Dataset entries:
== Segment start ==

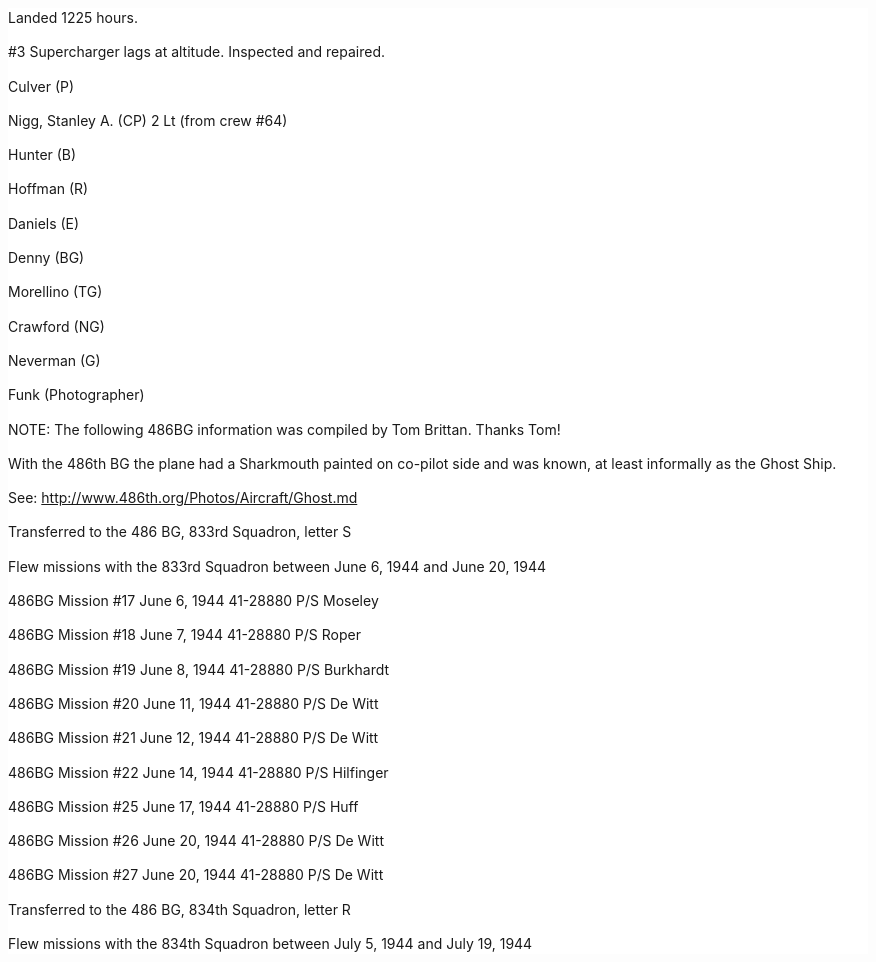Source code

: Landed 1225 hours.

#3 Supercharger lags at altitude. Inspected and repaired.

Culver (P)

Nigg, Stanley A. (CP) 2
Lt (from crew #64)

Hunter (B)

Hoffman (R)

Daniels (E)

Denny (BG)

Morellino (TG)

Crawford (NG)

Neverman (G)

Funk (Photographer)

NOTE: The following 486BG information was compiled by Tom
Brittan. Thanks Tom!

With the 486th BG the plane had a Sharkmouth
painted on co-pilot side and was known, at least informally as the Ghost
Ship.

See: http://www.486th.org/Photos/Aircraft/Ghost.md

Transferred to the 486 BG, 833rd Squadron, letter
S

Flew missions with the 833rd Squadron between
June 6, 1944 and June 20, 1944

486BG Mission #17 June 6, 1944 41-28880 P/S Moseley

486BG Mission #18 June 7, 1944 41-28880 P/S Roper

486BG Mission #19 June 8, 1944 41-28880 P/S Burkhardt

486BG Mission #20 June 11, 1944 41-28880 P/S De Witt

486BG Mission #21 June 12, 1944 41-28880 P/S De Witt

486BG Mission #22 June 14, 1944 41-28880 P/S Hilfinger

486BG Mission #25 June 17, 1944 41-28880 P/S Huff

486BG Mission #26 June 20, 1944 41-28880 P/S De Witt

486BG Mission #27 June 20, 1944 41-28880 P/S De Witt

Transferred to the 486 BG, 834th Squadron, letter
R

Flew missions with the 834th Squadron between
July 5, 1944 and July 19, 1944
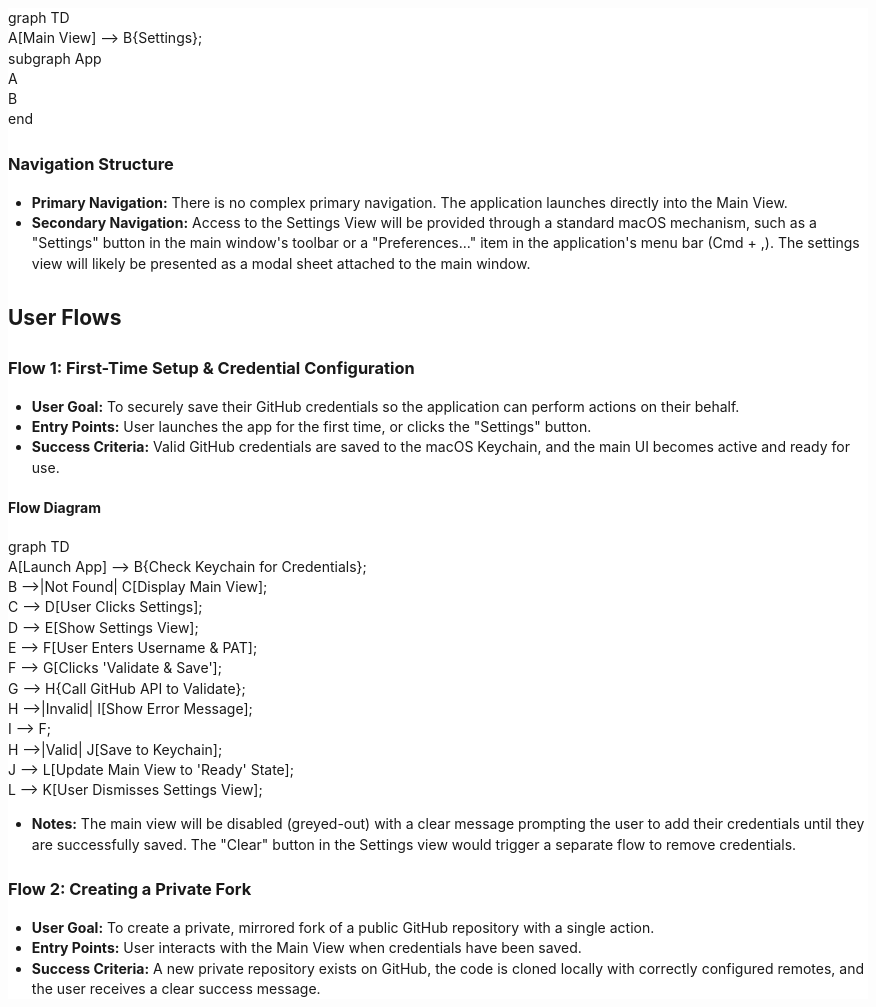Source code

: graph TD  
    A\[Main View\] \--\> B{Settings};  
    subgraph App  
        A  
        B  
    end

### **Navigation Structure**

- **Primary Navigation:** There is no complex primary navigation. The application launches directly into the Main View.  
- **Secondary Navigation:** Access to the Settings View will be provided through a standard macOS mechanism, such as a "Settings" button in the main window's toolbar or a "Preferences..." item in the application's menu bar (Cmd \+ ,). The settings view will likely be presented as a modal sheet attached to the main window.

## **User Flows**

### **Flow 1: First-Time Setup & Credential Configuration**

- **User Goal:** To securely save their GitHub credentials so the application can perform actions on their behalf.  
- **Entry Points:** User launches the app for the first time, or clicks the "Settings" button.  
- **Success Criteria:** Valid GitHub credentials are saved to the macOS Keychain, and the main UI becomes active and ready for use.

#### **Flow Diagram**

graph TD  
    A\[Launch App\] \--\> B{Check Keychain for Credentials};  
    B \--\>|Not Found| C\[Display Main View\];  
    C \--\> D\[User Clicks Settings\];  
    D \--\> E\[Show Settings View\];  
    E \--\> F\[User Enters Username & PAT\];  
    F \--\> G\[Clicks 'Validate & Save'\];  
    G \--\> H{Call GitHub API to Validate};  
    H \--\>|Invalid| I\[Show Error Message\];  
    I \--\> F;  
    H \--\>|Valid| J\[Save to Keychain\];  
    J \--\> L\[Update Main View to 'Ready' State\];  
    L \--\> K\[User Dismisses Settings View\];

- **Notes:** The main view will be disabled (greyed-out) with a clear message prompting the user to add their credentials until they are successfully saved. The "Clear" button in the Settings view would trigger a separate flow to remove credentials.

### **Flow 2: Creating a Private Fork**

- **User Goal:** To create a private, mirrored fork of a public GitHub repository with a single action.  
- **Entry Points:** User interacts with the Main View when credentials have been saved.  
- **Success Criteria:** A new private repository exists on GitHub, the code is cloned locally with correctly configured remotes, and the user receives a clear success message.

== Segment end ==

Skipping every picture, transcribe exactly the lines above from the one containing "Crawford (NG)" through the one containing "- **Primary Navigation:**", both included.

Problem solution:
Crawford (NG)

Neverman (G)

Funk (Photographer)

NOTE: The following 486BG information was compiled by Tom
Brittan. Thanks Tom!

With the 486th BG the plane had a Sharkmouth
painted on co-pilot side and was known, at least informally as the Ghost
Ship.

See: http://www.486th.org/Photos/Aircraft/Ghost.md

Transferred to the 486 BG, 833rd Squadron, letter
S

Flew missions with the 833rd Squadron between
June 6, 1944 and June 20, 1944

486BG Mission #17 June 6, 1944 41-28880 P/S Moseley

486BG Mission #18 June 7, 1944 41-28880 P/S Roper

486BG Mission #19 June 8, 1944 41-28880 P/S Burkhardt

486BG Mission #20 June 11, 1944 41-28880 P/S De Witt

486BG Mission #21 June 12, 1944 41-28880 P/S De Witt

486BG Mission #22 June 14, 1944 41-28880 P/S Hilfinger

486BG Mission #25 June 17, 1944 41-28880 P/S Huff

486BG Mission #26 June 20, 1944 41-28880 P/S De Witt

486BG Mission #27 June 20, 1944 41-28880 P/S De Witt

Transferred to the 486 BG, 834th Squadron, letter
R

Flew missions with the 834th Squadron between
July 5, 1944 and July 19, 1944
Source code

: graph TD  
    A\[Main View\] \--\> B{Settings};  
    subgraph App  
        A  
        B  
    end

### **Navigation Structure**

- **Primary Navigation:** There is no complex primary navigation. The application launches directly into the Main View.  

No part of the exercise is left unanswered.